Der Abriss der schwimmenden Stadt fand in der zweiten Hälfte der 1960er Jahre statt. Der Gouverneur des Bundesstaates argumentierte, dass die Häuser unsicher seien und das Gebiet von städtebaulichen und gesundheitlichen Problemen geplagt sei. Aber es waren auch andere Interessen im Spiel. Im Jahr 1964 kam es in Brasilien zu einem Militärputsch, und die neue Regierung, die die nördlichen Grenzen des Landes stärken wollte, hatte ein starkes Interesse an der wirtschaftlichen Entwicklung des Amazonasgebiets. Zu diesem Zweck förderte sie den damals aufkeimenden Plan zur Schaffung einer Freien Wirtschaftszone in Manaus.
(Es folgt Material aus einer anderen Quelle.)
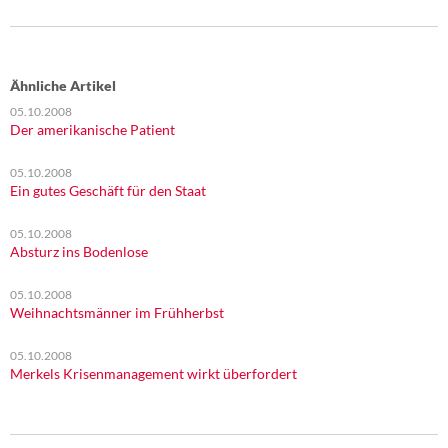
Ähnliche Artikel
05.10.2008
Der amerikanische Patient
05.10.2008
Ein gutes Geschäft für den Staat
05.10.2008
Absturz ins Bodenlose
05.10.2008
Weihnachtsmänner im Frühherbst
05.10.2008
Merkels Krisenmanagement wirkt überfordert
Durch ein Programm zur Steuerbefreiung sollten Unternehmen davon überzeugt werden, ihre Fabriken dort zu errichten.
Der Fluss spielte bei diesem Plan eine wichtige Rolle. Da Manaus fast keine Straßenverbindungen mit dem Rest des Landes hatte, wurden die hergestellten Waren entlang des Amazonas in Richtung Atlantik verschifft. Und die schwimmende Stadt mit ihren Hunderten von Häusern am Hafen war ein unangenehmer Störfaktor. Daher wurden einige der glücklichen Bewohner in nahe gelegene Stadtteile umgesiedelt, wo man ihnen Häuser anbot, während andere einfach wegzogen. Dann wurden die schwimmenden Häuser abgerissen.
In gewisser Weise war der Plan der Freien Wirtschaftszone, der immer noch in Kraft ist, ein Erfolg. Er schuf Tausende von Arbeitsplätzen und brachte Geld und Wohlstand in die Stadt zurück. Die Einwohnerzahl der Stadt stieg von rund 200.000 in den 1960er Jahren auf heute mehr als zwei Millionen an. Doch neben diesen Gewinnen gab es auch Verluste. Manaus entwickelte sich zu einer Industriestadt. Der Fluss, die Bäche und die Wasserläufe wurden verschmutzt. Illegale Siedlungen schossen am Rande der Stadt wie Pilze aus dem Boden und trieben eine unkontrollierte Ausdehnung der Städte voran, die große Teile des Regenwaldes zerstörte und bis heute anhält.
Hatoum stellt fest, dass das Ende der schwimmenden Stadt mit dieser radikalen Veränderung des Wesens von Manaus zusammenfiel. „Die schwimmende Stadt war Teil eines Manaus, das in Harmonie mit dem Fluss und der Umwelt lebte“, sagt er. „Ihre Zerstörung war symbolisch, weil damit auch die Verbindung zwischen der städtischen und der natürlichen Welt unterbrochen wurde.“
An der Stelle, an der sich die Schwimmende Stadt befand, gibt es heute einen großen Stadtmarkt und einen Hafen, in dem kleine Passagier- und Frachtboote verkehren. Es gibt keine Anzeichen mehr für den „schwimmenden Slum“, an den sich die Familie Chamma erinnert, oder für die lebendige Atmosphäre, die in Hatoums Romanen beschrieben wird. Die schwimmende Stadt lebt nur noch in ihren Erinnerungen, kleine Teile eines größeren und komplizierteren Puzzles.